Records excerpted from a collection
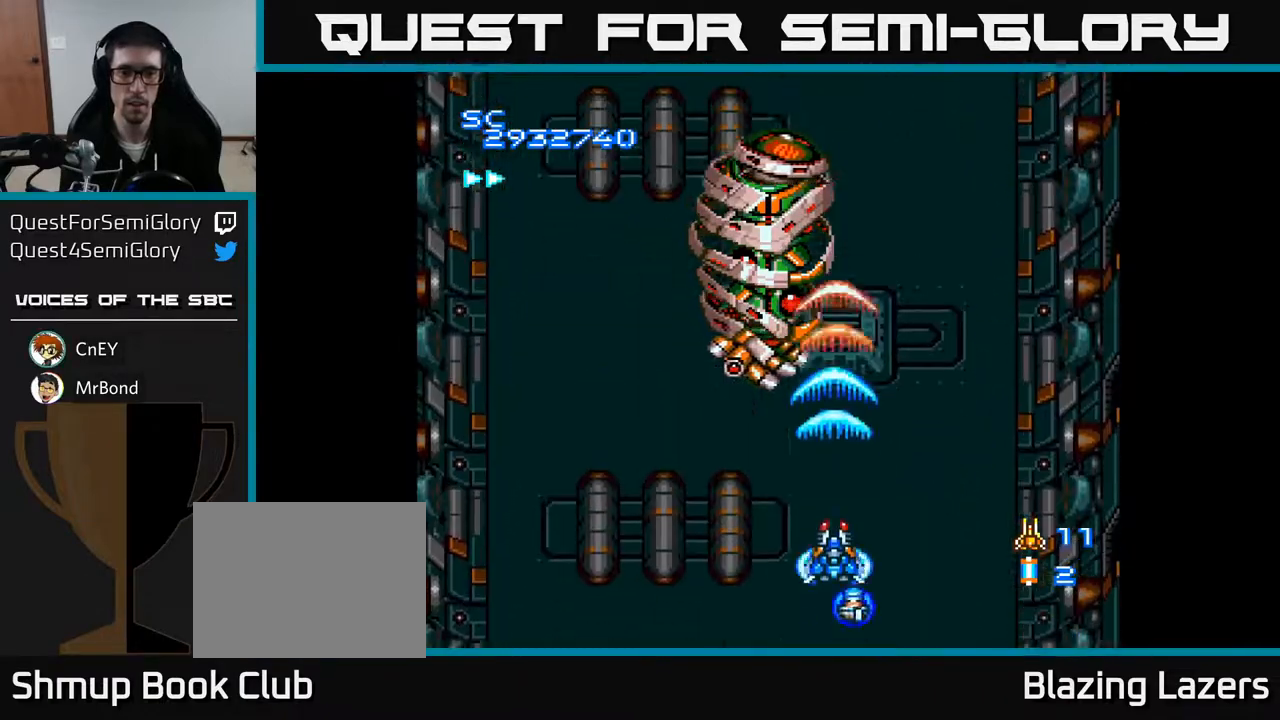
{"buttons": ["A", "DPAD_UP", "DPAD_LEFT"], "right_stick": "center", "events": [[233, "DPAD_DOWN", "up"], [283, "DPAD_LEFT", "down"], [500, "DPAD_UP", "down"]]}
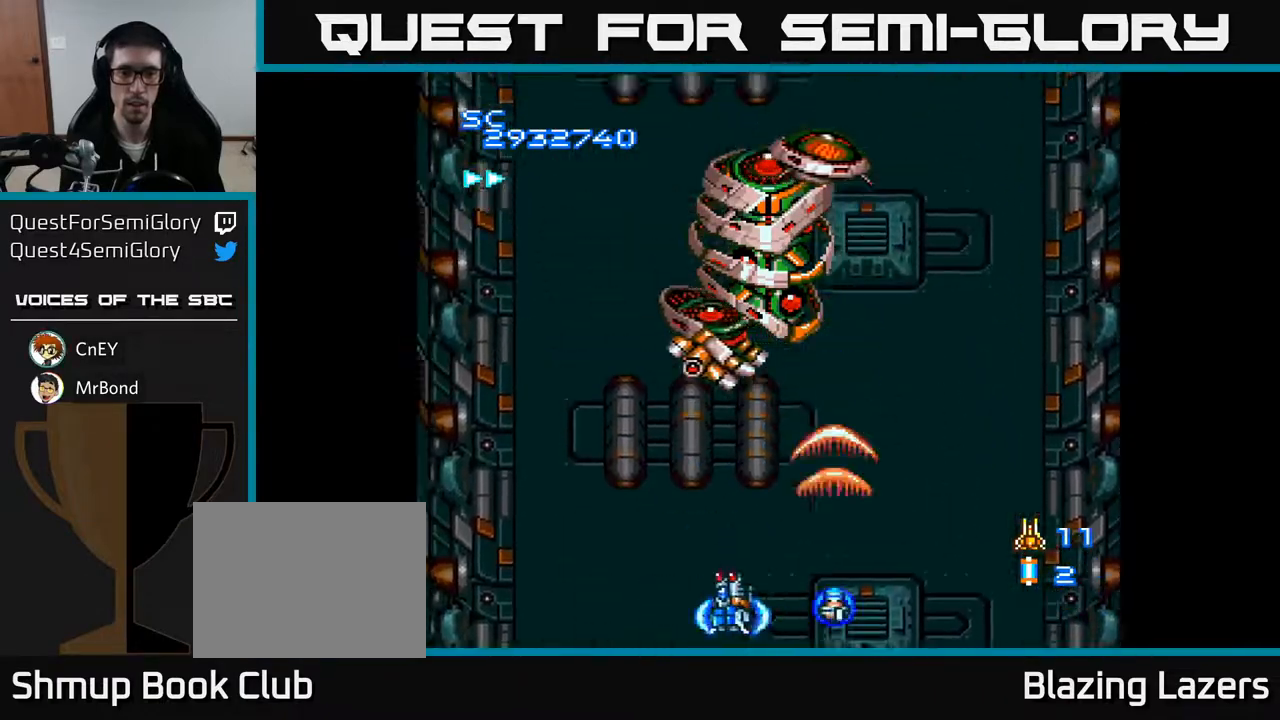
{"buttons": ["A", "DPAD_DOWN"], "right_stick": "center", "events": [[283, "DPAD_UP", "up"], [317, "DPAD_DOWN", "down"], [333, "DPAD_LEFT", "up"]]}
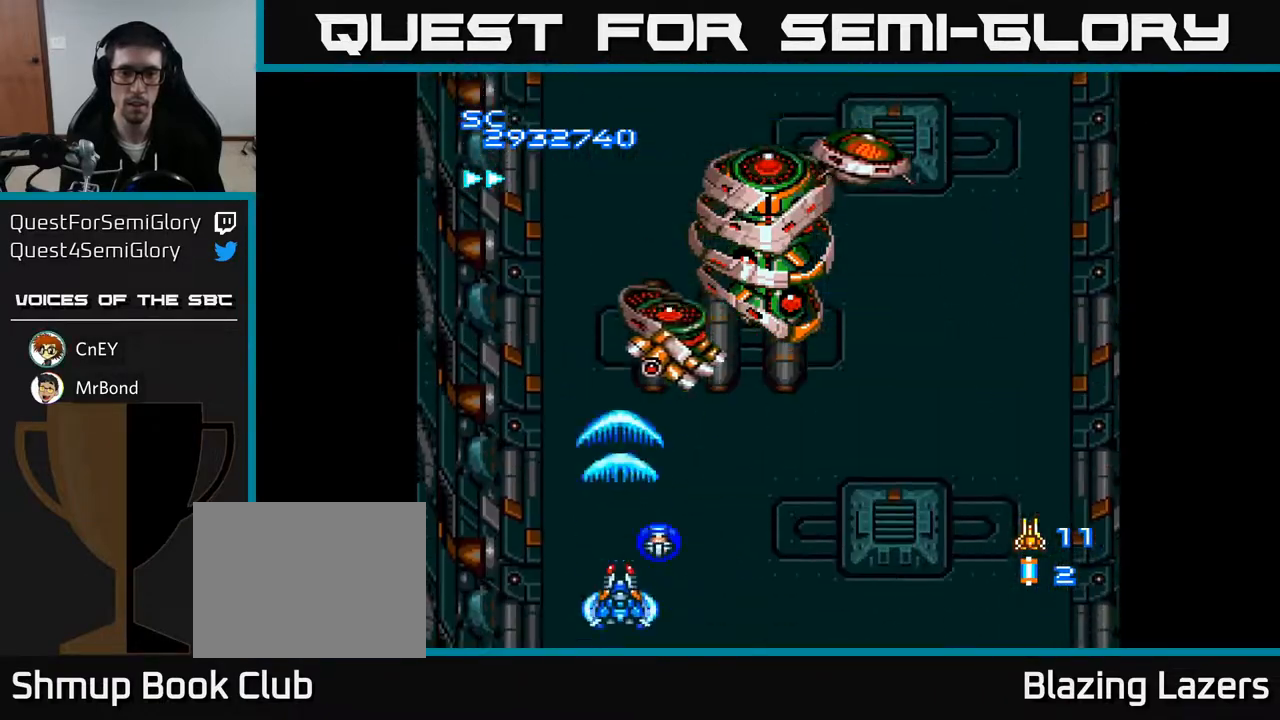
{"buttons": ["A"], "right_stick": "center", "events": [[267, "DPAD_DOWN", "up"]]}
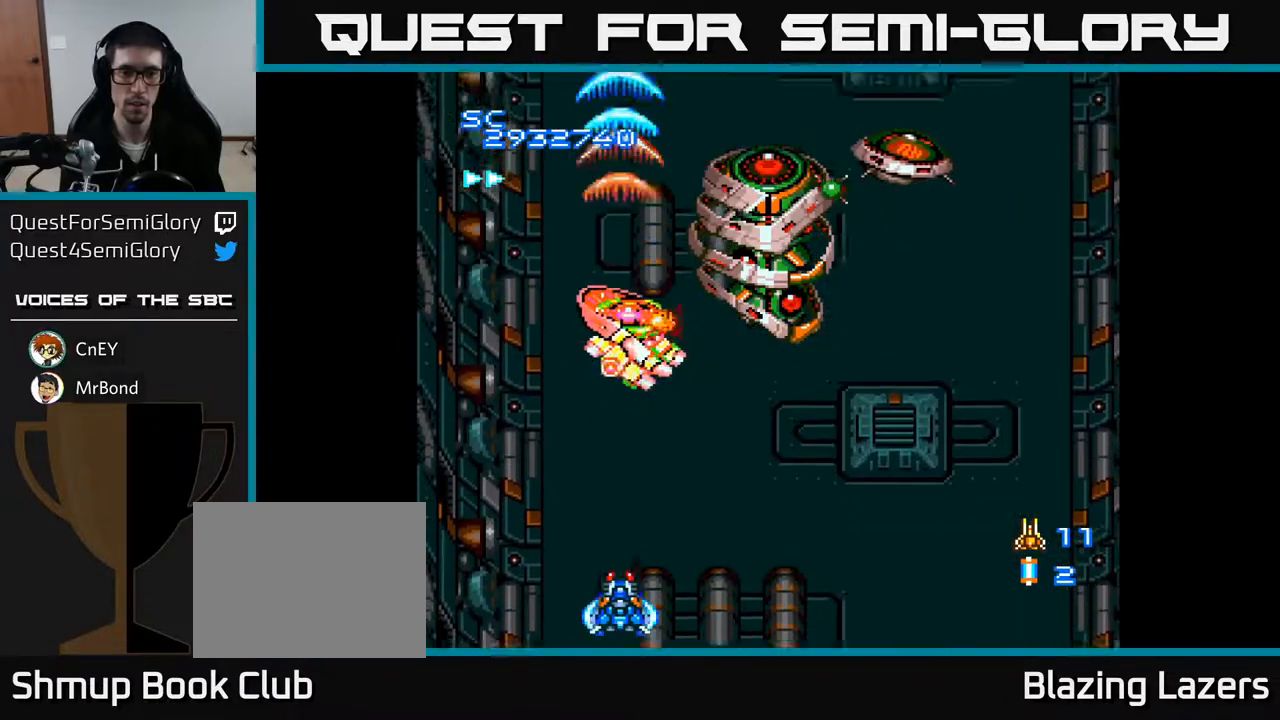
{"buttons": ["A"], "right_stick": "center", "events": [[117, "DPAD_LEFT", "down"], [150, "DPAD_UP", "down"], [233, "DPAD_LEFT", "up"], [467, "DPAD_UP", "up"]]}
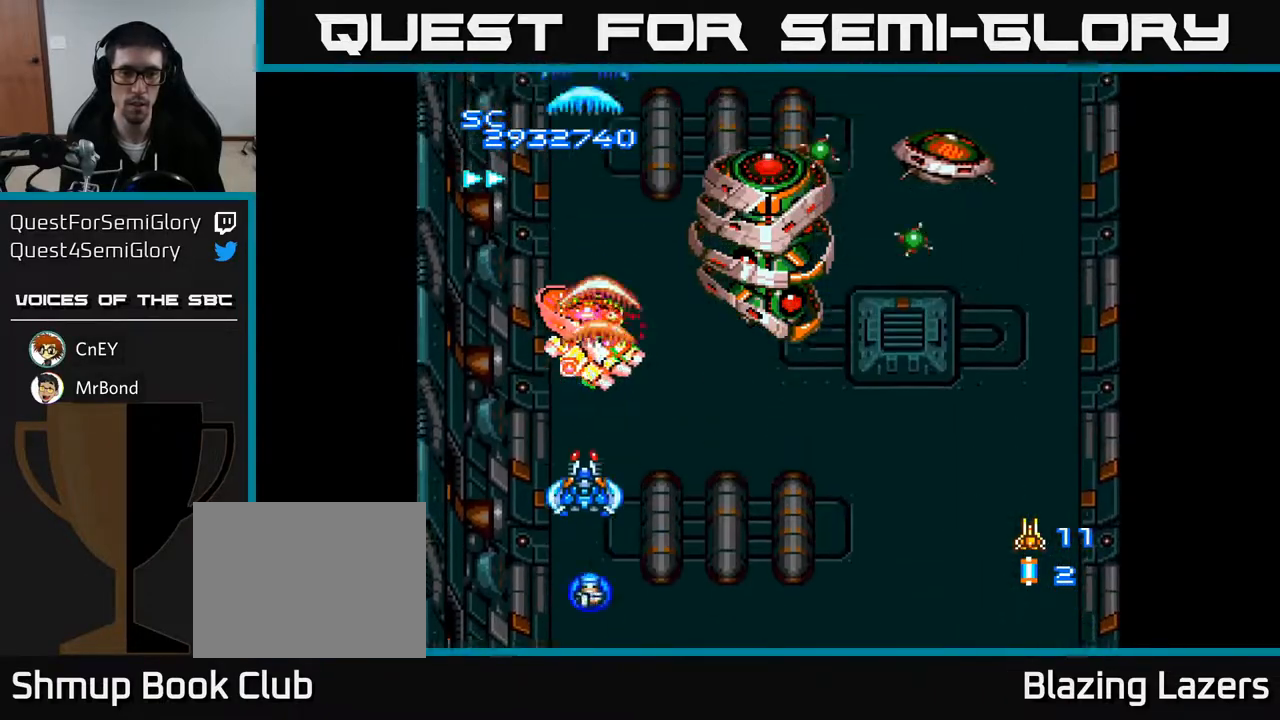
{"buttons": ["A", "DPAD_RIGHT"], "right_stick": "center", "events": [[17, "DPAD_DOWN", "down"], [433, "DPAD_DOWN", "up"], [450, "DPAD_RIGHT", "down"]]}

ASSIGNMENT |
Nothing but the records, restated word for word and stripped of images, belongs in the answer.

EXERCISE SOLUTION |
{"buttons": ["A", "DPAD_UP", "DPAD_LEFT"], "right_stick": "center", "events": [[233, "DPAD_DOWN", "up"], [283, "DPAD_LEFT", "down"], [500, "DPAD_UP", "down"]]}
{"buttons": ["A", "DPAD_DOWN"], "right_stick": "center", "events": [[283, "DPAD_UP", "up"], [317, "DPAD_DOWN", "down"], [333, "DPAD_LEFT", "up"]]}
{"buttons": ["A"], "right_stick": "center", "events": [[267, "DPAD_DOWN", "up"]]}
{"buttons": ["A"], "right_stick": "center", "events": [[117, "DPAD_LEFT", "down"], [150, "DPAD_UP", "down"], [233, "DPAD_LEFT", "up"], [467, "DPAD_UP", "up"]]}
{"buttons": ["A", "DPAD_RIGHT"], "right_stick": "center", "events": [[17, "DPAD_DOWN", "down"], [433, "DPAD_DOWN", "up"], [450, "DPAD_RIGHT", "down"]]}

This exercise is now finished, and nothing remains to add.